EXCERPT PROVIDED:
RNA Extraction and Reverse Transcription-PCR
Sperm RNA extraction was performed with pure, unadulterated, undiluted
semen (n = 27) using the Trizol reagent (TelTest, Friendswood, Tex). The total
amount of RNA was quantified by spectrophotometry on a BioRad (Durviz,
Valencia, Spain) spectrophotometer. Then, RNA was reverse transcribed using
the Adventage RT-for-PCR Kit (Clontech, Palo Alto, Calif) following the
manufacturer's instructions. The product was diluted to a final volume of 100
µL with diethylpyrocarbonate-treated water and stored at -20°C until
PCR analysis.
Primer sequences that targeted the mRNAs of GPx1 and GR in sperm cells were obtained from previously published articles (Dubrovskaya and Wetterhahn, 1998; El Mouatassim et al, 1999). Sequences for human GPx4 were obtained from GenBank, and primers were acquired from Genotek (Barcelona, Spain) and designed using GeneFisher software.

RECORD SET:

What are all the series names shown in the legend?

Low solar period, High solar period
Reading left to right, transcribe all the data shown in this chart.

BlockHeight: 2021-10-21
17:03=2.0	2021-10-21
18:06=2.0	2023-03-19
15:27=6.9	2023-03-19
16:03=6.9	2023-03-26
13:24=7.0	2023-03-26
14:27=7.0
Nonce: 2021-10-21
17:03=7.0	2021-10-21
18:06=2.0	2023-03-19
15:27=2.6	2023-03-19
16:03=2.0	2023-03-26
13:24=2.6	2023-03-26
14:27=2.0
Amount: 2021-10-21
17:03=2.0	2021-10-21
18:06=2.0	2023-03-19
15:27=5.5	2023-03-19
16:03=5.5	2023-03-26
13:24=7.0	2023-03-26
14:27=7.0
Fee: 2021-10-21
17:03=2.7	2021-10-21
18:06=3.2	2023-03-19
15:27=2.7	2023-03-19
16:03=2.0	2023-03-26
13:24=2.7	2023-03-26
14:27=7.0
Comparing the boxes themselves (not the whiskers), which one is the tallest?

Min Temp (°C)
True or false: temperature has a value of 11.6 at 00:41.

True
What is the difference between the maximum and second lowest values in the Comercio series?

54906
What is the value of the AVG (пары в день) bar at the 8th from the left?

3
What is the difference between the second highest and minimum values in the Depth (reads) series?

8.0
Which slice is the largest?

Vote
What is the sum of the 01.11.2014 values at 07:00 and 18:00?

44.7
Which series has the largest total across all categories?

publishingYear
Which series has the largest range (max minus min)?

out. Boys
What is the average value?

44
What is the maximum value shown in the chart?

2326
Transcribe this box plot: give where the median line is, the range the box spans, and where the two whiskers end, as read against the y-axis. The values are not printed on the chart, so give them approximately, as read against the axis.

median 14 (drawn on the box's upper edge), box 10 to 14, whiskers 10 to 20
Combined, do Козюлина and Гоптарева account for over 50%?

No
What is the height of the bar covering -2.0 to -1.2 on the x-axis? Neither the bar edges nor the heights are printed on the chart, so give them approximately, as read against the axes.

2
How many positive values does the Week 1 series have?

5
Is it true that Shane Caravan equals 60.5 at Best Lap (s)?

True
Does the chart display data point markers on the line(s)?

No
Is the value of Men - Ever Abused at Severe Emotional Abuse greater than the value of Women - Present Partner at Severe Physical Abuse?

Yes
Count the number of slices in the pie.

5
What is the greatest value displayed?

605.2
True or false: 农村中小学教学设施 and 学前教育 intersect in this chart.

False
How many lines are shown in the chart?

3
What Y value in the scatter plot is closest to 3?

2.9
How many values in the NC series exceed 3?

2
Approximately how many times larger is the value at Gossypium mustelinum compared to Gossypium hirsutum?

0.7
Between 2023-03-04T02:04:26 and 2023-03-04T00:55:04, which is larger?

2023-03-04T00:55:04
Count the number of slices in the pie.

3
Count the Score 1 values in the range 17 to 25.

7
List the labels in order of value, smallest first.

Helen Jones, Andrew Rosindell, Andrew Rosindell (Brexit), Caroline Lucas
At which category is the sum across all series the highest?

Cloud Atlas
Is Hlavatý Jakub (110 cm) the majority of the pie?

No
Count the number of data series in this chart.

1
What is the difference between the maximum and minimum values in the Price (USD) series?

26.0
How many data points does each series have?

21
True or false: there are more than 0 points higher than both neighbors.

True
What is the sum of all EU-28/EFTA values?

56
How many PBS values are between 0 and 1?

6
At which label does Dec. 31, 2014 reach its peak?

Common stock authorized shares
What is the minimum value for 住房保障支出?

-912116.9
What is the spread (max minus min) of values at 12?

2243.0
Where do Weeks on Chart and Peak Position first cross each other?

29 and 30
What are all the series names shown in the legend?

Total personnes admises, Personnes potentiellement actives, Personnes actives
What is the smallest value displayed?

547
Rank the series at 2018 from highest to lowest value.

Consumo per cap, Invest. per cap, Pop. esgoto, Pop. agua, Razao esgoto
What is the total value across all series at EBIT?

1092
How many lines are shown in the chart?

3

TASK DIRECTIONS:
Please supply what follows the last sentence of the methods passage on sperm RNA extraction and reverse transcription-PCR.

RESPONSE TO THIS TASK:
Prior to the qfPCR experiments, all primers were tested via nonfluorescent PCR in an Eppendorf (Hamburg, Germany) Personal Thermocycler, and their products were run in a 2% agarose gel and stained with ethidium bromide to verify that the amplification targeted the correct sequence and that the product size was adequate.
All of the results of qfPCR were normalized by the analysis of ß-globin expression, and the primers used were those provided by the qfPCR kit, as described in the following paragraphs.
Each nonfluorescent PCR was programmed for 36 cycles, and the complete series of PCR reactions is documented in other publications by our group (Garrido et al, 2001; Meseguer et al, 2001, 2002).
qfPCR was performed with 5 µL of complementary DNA (cDNA) using the LightCycler—FastStart DNA Master SYBR Green I Kit (Roche Diagnostics GmbH, Mannheim, Germany) following the manufacturer's instructions.
A calibration curve was included for each experiment from 5 serial dilutions (1/5) of a sample of endometrial cDNA to interpolate the results.
Green fluorescence was measured during each cycle, and the results were analyzed with the aid of an amplification curve, taking into account the starting point, using Roche Molecular Biochemical Lightcycler Software. The units used were the ratios between the expressions of each gene vs that of ß-globin.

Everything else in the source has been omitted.